> **DATA PROVIDED**:
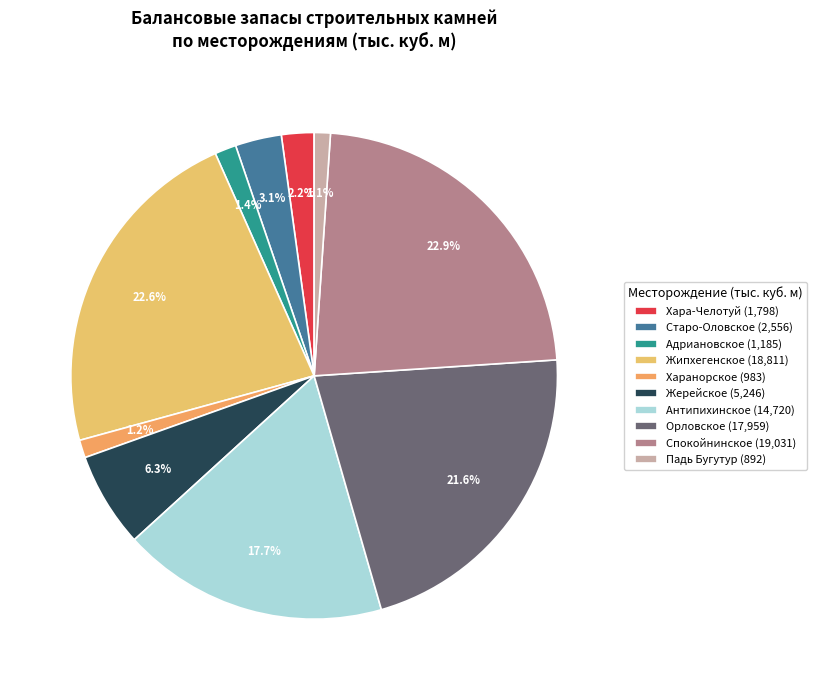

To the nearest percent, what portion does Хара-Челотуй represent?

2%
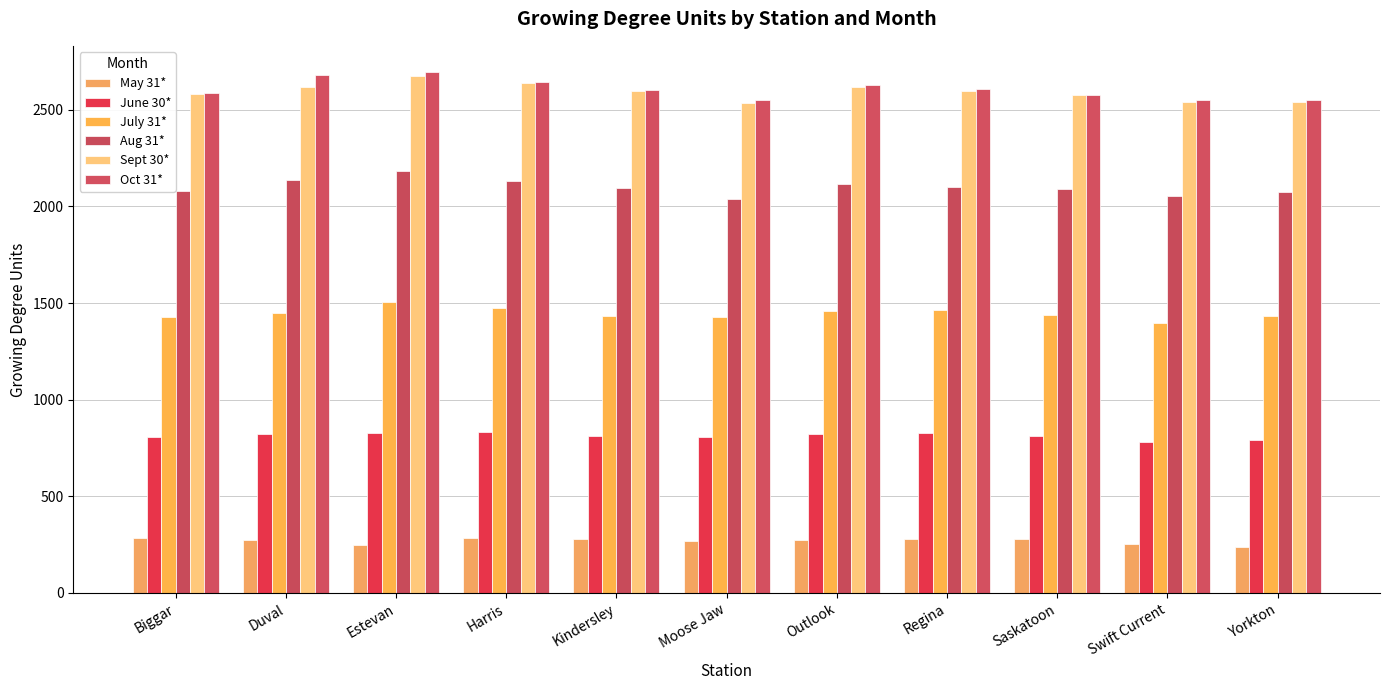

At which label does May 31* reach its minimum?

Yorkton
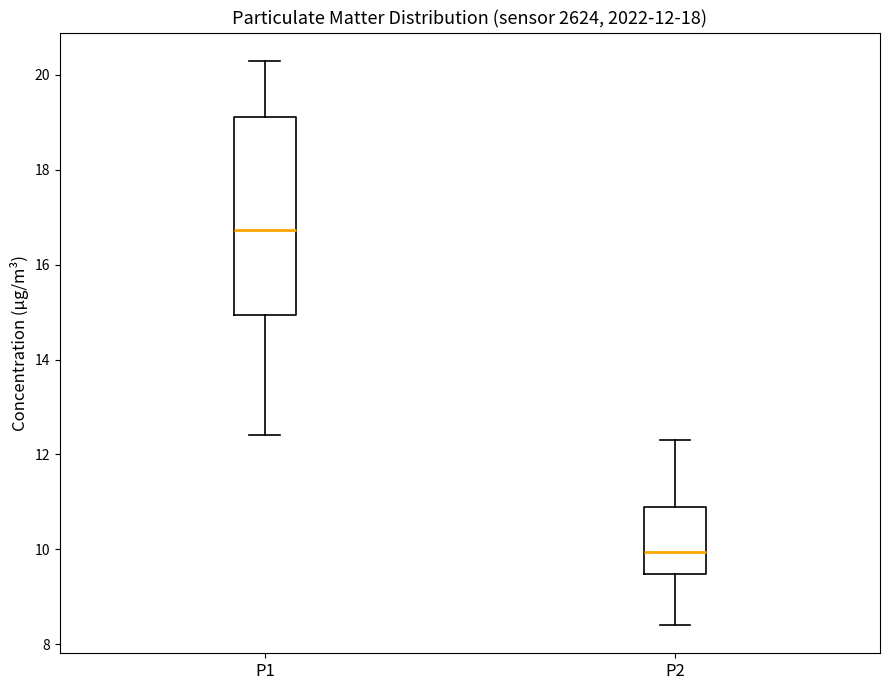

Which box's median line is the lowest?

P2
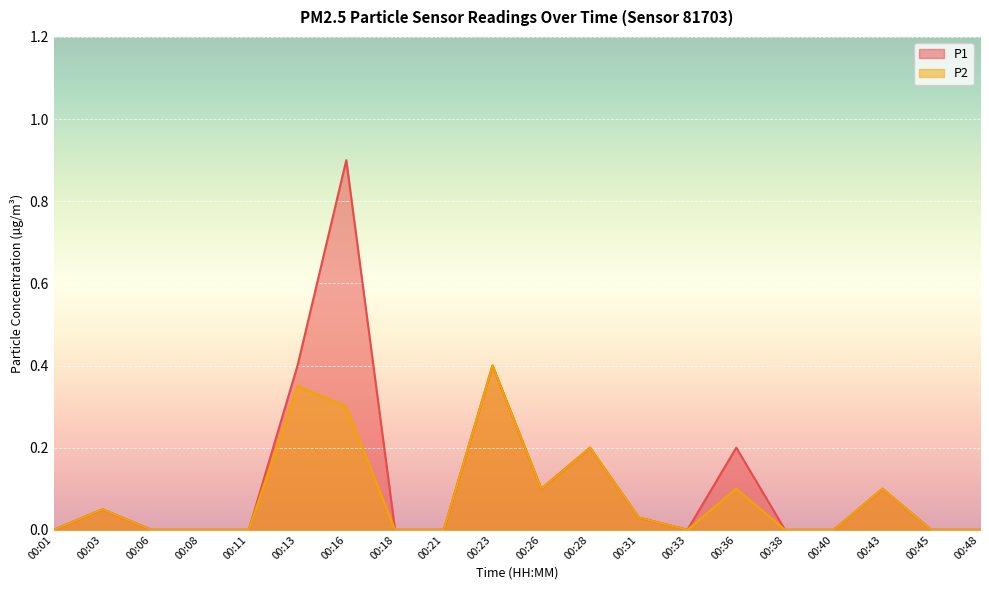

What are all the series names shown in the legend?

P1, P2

> **TASK DESCRIPTION**: Copy the four entries above word for word, keeping each answer with its line, and leave out the pictures.

> **THE ANSWER**:
To the nearest percent, what portion does Хара-Челотуй represent?

2%

At which label does May 31* reach its minimum?

Yorkton

Which box's median line is the lowest?

P2

What are all the series names shown in the legend?

P1, P2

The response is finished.